(Collected data)
------------------------------------------------
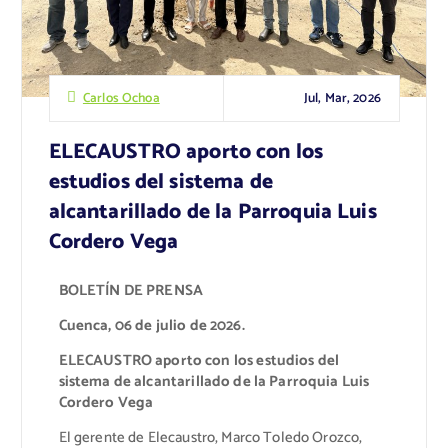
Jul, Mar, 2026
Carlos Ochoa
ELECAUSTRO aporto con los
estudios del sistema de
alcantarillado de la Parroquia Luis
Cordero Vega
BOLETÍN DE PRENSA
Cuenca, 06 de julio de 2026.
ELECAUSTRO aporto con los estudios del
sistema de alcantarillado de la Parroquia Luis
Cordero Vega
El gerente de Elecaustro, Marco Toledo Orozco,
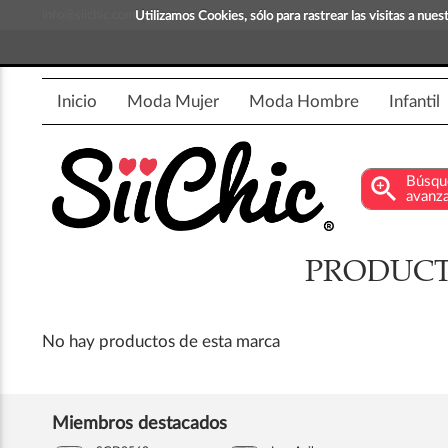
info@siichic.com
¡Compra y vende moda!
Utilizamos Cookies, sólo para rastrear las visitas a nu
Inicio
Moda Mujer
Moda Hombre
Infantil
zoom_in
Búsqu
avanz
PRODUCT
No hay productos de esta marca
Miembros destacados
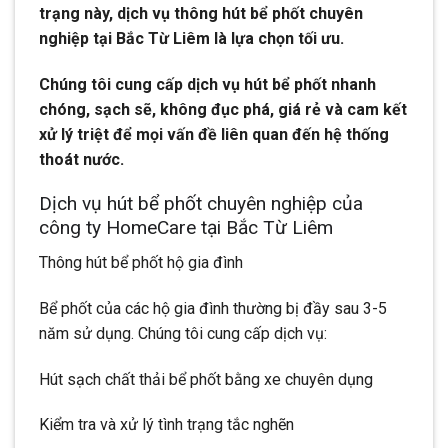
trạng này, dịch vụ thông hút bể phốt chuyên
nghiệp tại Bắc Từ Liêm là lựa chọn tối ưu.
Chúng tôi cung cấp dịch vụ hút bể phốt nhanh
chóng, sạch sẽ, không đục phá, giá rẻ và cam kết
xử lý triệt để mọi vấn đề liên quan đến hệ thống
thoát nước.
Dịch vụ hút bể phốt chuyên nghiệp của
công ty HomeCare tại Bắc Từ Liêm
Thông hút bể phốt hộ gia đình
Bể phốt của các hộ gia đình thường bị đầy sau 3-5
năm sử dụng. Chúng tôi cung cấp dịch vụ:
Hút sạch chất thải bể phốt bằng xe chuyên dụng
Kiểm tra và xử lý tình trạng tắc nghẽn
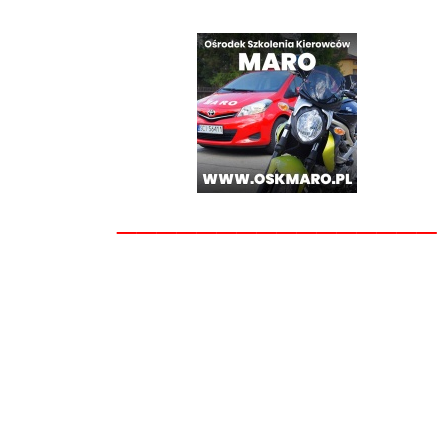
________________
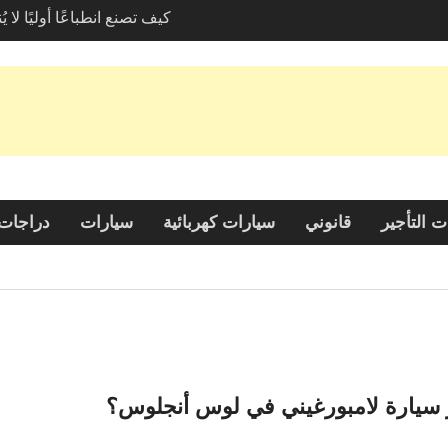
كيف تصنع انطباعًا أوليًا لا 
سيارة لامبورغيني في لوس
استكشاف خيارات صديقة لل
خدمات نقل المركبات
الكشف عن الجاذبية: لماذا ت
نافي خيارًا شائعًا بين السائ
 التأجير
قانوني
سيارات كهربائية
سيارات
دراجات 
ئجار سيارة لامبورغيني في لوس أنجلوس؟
------------------------------------------------
Copy every line of text in the records above without changing a character, and leave the pictures out of your answer.

Jul, Mar, 2026
Carlos Ochoa
ELECAUSTRO aporto con los
estudios del sistema de
alcantarillado de la Parroquia Luis
Cordero Vega
BOLETÍN DE PRENSA
Cuenca, 06 de julio de 2026.
ELECAUSTRO aporto con los estudios del
sistema de alcantarillado de la Parroquia Luis
Cordero Vega
El gerente de Elecaustro, Marco Toledo Orozco,
info@siichic.com
¡Compra y vende moda!
Utilizamos Cookies, sólo para rastrear las visitas a nu
Inicio
Moda Mujer
Moda Hombre
Infantil
zoom_in
Búsqu
avanz
PRODUCT
No hay productos de esta marca
Miembros destacados
trạng này, dịch vụ thông hút bể phốt chuyên
nghiệp tại Bắc Từ Liêm là lựa chọn tối ưu.
Chúng tôi cung cấp dịch vụ hút bể phốt nhanh
chóng, sạch sẽ, không đục phá, giá rẻ và cam kết
xử lý triệt để mọi vấn đề liên quan đến hệ thống
thoát nước.
Dịch vụ hút bể phốt chuyên nghiệp của
công ty HomeCare tại Bắc Từ Liêm
Thông hút bể phốt hộ gia đình
Bể phốt của các hộ gia đình thường bị đầy sau 3-5
năm sử dụng. Chúng tôi cung cấp dịch vụ:
Hút sạch chất thải bể phốt bằng xe chuyên dụng
Kiểm tra và xử lý tình trạng tắc nghẽn
________________
كيف تصنع انطباعًا أوليًا لا 
سيارة لامبورغيني في لوس
استكشاف خيارات صديقة لل
خدمات نقل المركبات
الكشف عن الجاذبية: لماذا ت
نافي خيارًا شائعًا بين السائ
 التأجير
قانوني
سيارات كهربائية
سيارات
دراجات 
ئجار سيارة لامبورغيني في لوس أنجلوس؟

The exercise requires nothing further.